Counterfeit Kenyan goods being sold in South Sudan have caused diplomatic tension between Nairobi and Juba, putting genuine manufacturers at risk of having their products blacklisted in the country.
The goods are either smuggled to South Sudan through the Ugandan border or manufactured in Juba’s black market, a Kenya government memo seen by The EastAfrican reveals.
So rampant is the trade that, fearing a backlash against genuine manufacturers, the Kenyan ambassador to South Sudan has written a strongly worded letter to the Kenya Bureau of Standards (Kebs) asking the agency to act or risk having Kenyan goods barred from entering South Sudan.
“The Embassy is in possession of products that have been withdrawn from shelves following backlash from consumers over low standards. Some of the manufacturers have gone through proper certification of their products by the Kenya Industrial Property Institute and Kebs but produce substandard (goods) for this market, in effect counterfeiting their products,” said Kenya’s ambassador to Juba, Chris Mburu, in the letter to Kebs.
The confiscated goods comprise popular Kenyan brands, shining a spotlight on the lack of a common anti-counterfeit and quality standards within the region as the fraudulent processors are said to be having it easy in Uganda and South Sudan.
The letter by Nairobi’s envoy in Juba was copied to the Kenyan Ministry of Foreign Affairs.
Mr Mburu said that South Sudan was already shunning Kenya-made goods after the counterfeiters flooded the market with the low-quality detergents, soaps, hair shampoos, food products, vehicle engine oils among others.
The diplomat called on Kebs to sensitise Kenyan manufacturers and other government agencies at the border to work together to ensure that only genuine goods are exported to Juba to avoid the situation getting out of hand.
The EastAfrican has learnt that Kebs convened a meeting to discuss the matter last month, drawing in most of the regulatory bodies as well as the national chamber of commerce.
At the meeting, there were claims that weak anti-counterfeit legislation in Uganda had opened a loophole for shrewd manufacturers who had set base in the country to counterfeit Kenyan brands and export them to South Sudan.
Loss of market
The Kenya Association of Manufacturers (KAM) has also expressed concern over the export of counterfeits, which could lead to significant loss of the key export market.
“It is unfortunate that this is happening within the East African Community region and damaging the reputation of Kenyan manufacturers in the South Sudan market.
“The entire menace has been caused by disparities in the legal framework within EAC, and in this case involving the two neighbouring countries of Uganda and South Sudan.
“We highly suspect that these counterfeit products are manufactured somewhere in Uganda and then transported by road to the South Sudan market,” KAM officials said in a letter to the Kenyan Anti Counterfeit Agency (ACA) when the affected products list was shared with the association in September.
More than 20 producers—14 detergent, cooking oil and shampoo makers, five engine oil manufacturers, including a renown multinational brand, as well as a number of food-additive companies—have fallen victim to the counterfeit cartel.
The Kenyan Embassy in Juba now wants Kebs to enter into a memorandum of understanding with the South Sudan Bureau of Standards to ensure that only genuine products cross into the country.
The South Sudanese standards body is set to benefit from benchmarking with Kebs under a memorandum of understanding to build capacity to detect counterfeits.
The Uganda Anti Counterfeit Bill has been stuck in parliament since 2008, leaving a legal loophole for fraudulent processors to exploit.
South Sudan is yet to enact anti-counterfeit legislation, and the EAC has no common law against counterfeiting, making the region vulnerable to cartels.

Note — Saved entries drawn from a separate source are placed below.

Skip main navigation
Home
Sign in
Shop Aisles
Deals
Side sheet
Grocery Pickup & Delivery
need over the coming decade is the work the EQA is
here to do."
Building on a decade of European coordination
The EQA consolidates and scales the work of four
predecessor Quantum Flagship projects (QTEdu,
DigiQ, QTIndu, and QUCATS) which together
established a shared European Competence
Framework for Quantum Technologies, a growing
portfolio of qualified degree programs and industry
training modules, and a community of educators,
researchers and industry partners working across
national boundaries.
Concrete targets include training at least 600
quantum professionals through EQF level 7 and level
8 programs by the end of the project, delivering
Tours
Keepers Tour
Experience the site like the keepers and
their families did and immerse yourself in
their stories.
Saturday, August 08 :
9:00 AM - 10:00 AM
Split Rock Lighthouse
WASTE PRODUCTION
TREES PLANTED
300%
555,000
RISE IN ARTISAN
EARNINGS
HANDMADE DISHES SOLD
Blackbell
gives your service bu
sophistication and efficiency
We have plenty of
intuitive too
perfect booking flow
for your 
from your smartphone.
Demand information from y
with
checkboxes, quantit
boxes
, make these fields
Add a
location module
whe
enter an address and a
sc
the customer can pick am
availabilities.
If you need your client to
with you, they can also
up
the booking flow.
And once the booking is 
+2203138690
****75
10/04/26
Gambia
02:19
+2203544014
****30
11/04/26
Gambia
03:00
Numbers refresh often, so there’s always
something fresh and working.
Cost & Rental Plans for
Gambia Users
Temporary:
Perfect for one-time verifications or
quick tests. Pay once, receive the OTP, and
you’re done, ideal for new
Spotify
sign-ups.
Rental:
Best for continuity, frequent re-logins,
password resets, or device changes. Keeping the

The value of Kenyan exports to South Sudan declined by 22.6 per cent from $160.7 million (Sh16.7 billion) in 2017 to $130 million (Sh13 billion) in 2018, according to government data.
Juba offers a huge market for Kenyan manufacturers since South Sudan is yet to set up its own industries after years of conflict. Neighbour Uganda is still building its industries, amid infrastructure deficiencies, and is a landlocked country just like South Sudan.
Nairobi is facing concerns that the agencies tasked with fighting the fakes may be overwhelmed. A recent special survey done by Kenya’s Auditor General found that ACA has neither the manpower, equipment nor finances to wage war on the multibillion dollar counterfeits industry now threatening both local and export markets.
The audit found that ACA has just a quarter of its required workforce, which is poorly trained and overworked, making it hard to tame the illicit practice that costs Kenyan manufactures $2 billion every year.
“According to the ACA management, a staff establishment plan that was approved by the Board proposed that a staff complement of 250 was needed by the agency. As at the time of the audit, however, ACA had a staff complement of only 69, three of whom are on contract, 65 per cent are technical and 35 per cent are support staff. This represents about 28 per cent of the total staff required.”